Rosalind, a talented photographer, suffers a traumatic accident while taking pictures of her girls and Will. She’s rushed to the hospital where, miraculously the medical staff is able to save both her and the prematurely born baby. But save is too strong a word because Rosalind goes off the rails and disappears into the ether with the nanny, twins and newborn Amadeo, leaving a perplexed and terrified Will behind to try to track her down. Milton offers a few clues, as well as the information that Rosalind had obviously gone off her meds for a mental illness that Will knew nothing about.
Eventually tracking Rosalind to the French Normandy coast, a location that had been the scene of earlier trauma for her, Will discovers that his son has died under mysterious circumstances. Thinking he is protecting his wife, Will furtively buries the baby, and begins trying to unravel secret after secret which keep leading him to past unanswered questions, suspicious photographs, and villains who may be heroes and heroes who might be villains.

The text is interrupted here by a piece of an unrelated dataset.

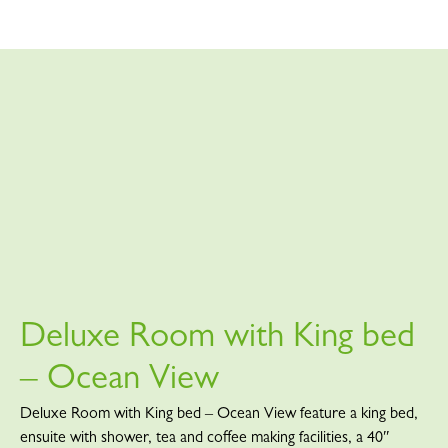
Deluxe Room with King bed
– Ocean View
Deluxe Room with King bed – Ocean View feature a king bed,
ensuite with shower, tea and coffee making facilities, a 40″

It all sounds better on paper than it is on film because there are too many threads to follow, which doesn’t add up to mystery, only to confusion. Certainly the cinematography by Guido Van Gennep and good direction suggest a sinister atmosphere, but the writing is muddled, and, with the exception of Will, there is little character development. Looking terrified or crazy doesn’t necessarily make one so.
This is more’s the pity because the cast, overall, is quite good. Led by Danish actor Claes Bang as Will (“The Square”), Bang is the glue that keeps the film from completely falling apart. He’s very watchable, sympathetic, and excellent at conveying the vulnerability of a man who has followed his enigma of a wife down a rabbit hole.
Brian Cox’s Milton (“Succession”) can always be counted on to convey complexity, while remaining the kind of ominous that can never quite be pinpointed. Although the script doesn’t really support the arc of his character, Cox finds a way to convey an enigmatic evil.
Olga Kurylenko as Rosalind (“Quantum of Silence”) plays her role well, although, again, the script calls on her primarily to show different emotions without the necessary motivations. Her character development is woefully under-written and she is not as experienced as either Bang or Cox to find enough subtext on her own.
“Bay of Silence” is not a bad film, it’s just not a good one. As mentioned previously, all the elements for a Hitchcockian thriller were present but the synthesis of the components was missing. It is the director, van der Oest, expert at creating an ominous tone, who almost succeeds at tying everything together.
Opening Friday August 14 at the Laemmle Virtual Theatres, VoD, and various digital platforms.